The ban targets seafood products sourced from fisheries that fail to meet the MMPA’s “comparability” standards, which require foreign fisheries to demonstrate marine mammal protection measures equivalent to those used by US fisheries. According to the National Marine Fisheries Service (NMFS), part of NOAA Fisheries, any seafood imports from non-compliant fisheries must be accompanied by a government-issued Certificate of Approval (COA) at the time of entry. Shipments lacking a valid COA will be denied customs clearance.
NMFS officials outlined these requirements during an importer network briefing on December 16, confirming that enforcement will be strict once the deadline arrives. The agency estimates that the ban could affect approximately $3.6 billion in seafood trade, a significant share of total US seafood imports, which reached roughly $25.8 billion annually.
Tuna Exports Face the Greatest Exposure
Tuna fisheries across multiple major exporting countries are expected to face severe disruption. Many have been denied MMPA comparability status due to the continued use of fishing methods such as drift nets, gillnets, and entanglement nets, which are considered high-risk for marine mammal bycatch.
In 2024, Vietnam exported nearly $270 million in tuna to the US, much of it produced using methods now restricted under the MMPA framework. Indonesia shipped approximately $244 million worth of tuna, with portions of its bigeye, yellowfin, and skipjack fisheries falling under the ban. Ecuador’s tuna exports exceeded $147 million, and its reliance on gillnet and entanglement net fishing places a substantial portion of that trade at risk.
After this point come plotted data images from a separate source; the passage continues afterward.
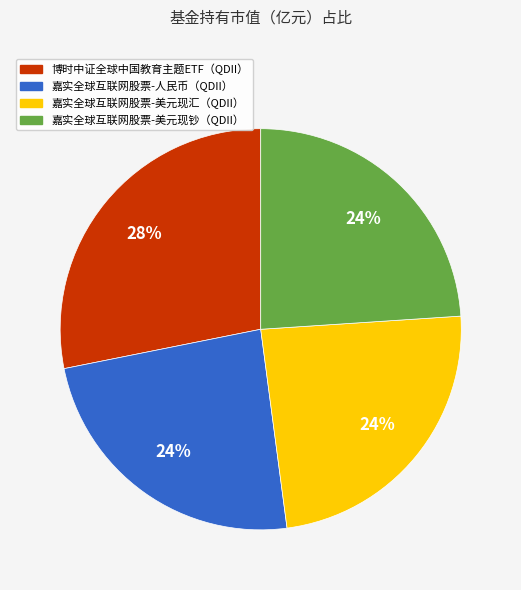

Is the sum of 嘉实全球互联网股票-美元现钞（QDII） and 嘉实全球互联网股票-人民币（QDII） greater than half?

No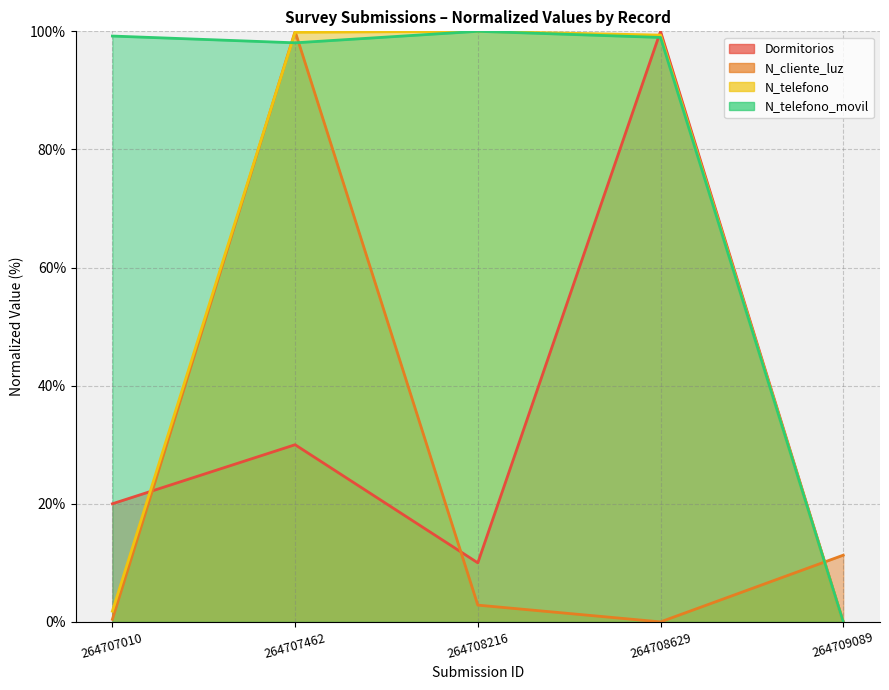

After their last crossing, which series has the higher values: N_cliente_luz or N_telefono?

N_cliente_luz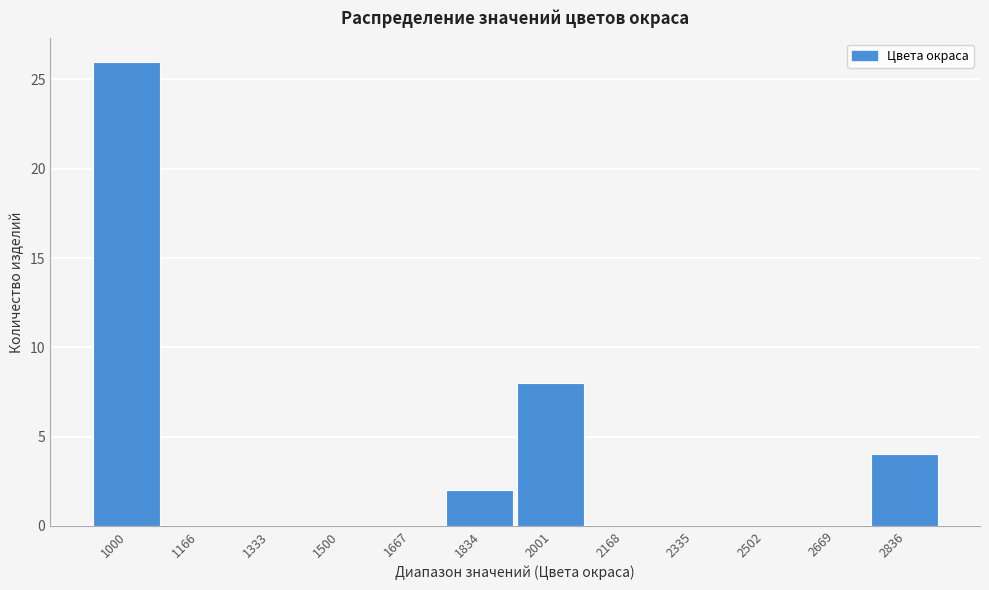

Reading right to left, what are all the values shown in this chart?

2836=4	2669=0	2502=0	2335=0	2168=0	2001=8	1834=2	1667=0	1500=0	1333=0	1166=0	1000=26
Additional restrictions will apply to longline-caught tuna from the Philippines and skipjack tuna harvested by Chinese vessels using gillnets, further tightening supply options for US importers.
Mahi-Mahi Supplies Also Under Pressure
The impact on mahi-mahi (dolphinfish) is expected to be similarly disruptive. Fisheries in Peru, Ecuador, Indonesia, Vietnam, Colombia, Malaysia, Sri Lanka, and El Salvador will be barred from exporting mahi-mahi to the US if they fail to meet MMPA standards.
Peru alone exported more than $100 million in mahi-mahi to the US in 2024, while Ecuador shipped approximately $60 million. These volumes now face uncertainty as exporters scramble to secure compliance certification or redirect product to alternative markets.
Compliance Thresholds Rise for the Entire Supply Chain
At present, aside from legal challenges related to swimming crab fisheries, no major new lawsuits have been filed to block the implementation of the MMPA import ban. With the full rollout of the COA system, the compliance burden for seafood exporters and US importers has increased significantly.
Key issues such as fishing methods, processing pathways, transshipment practices, and country-of-origin determination are no longer administrative formalities but central enforcement criteria. As a result, trade risk is shifting from regulatory backrooms to the front line of customs clearance, forcing the global seafood supply chain to adapt well ahead of the 2026 deadline.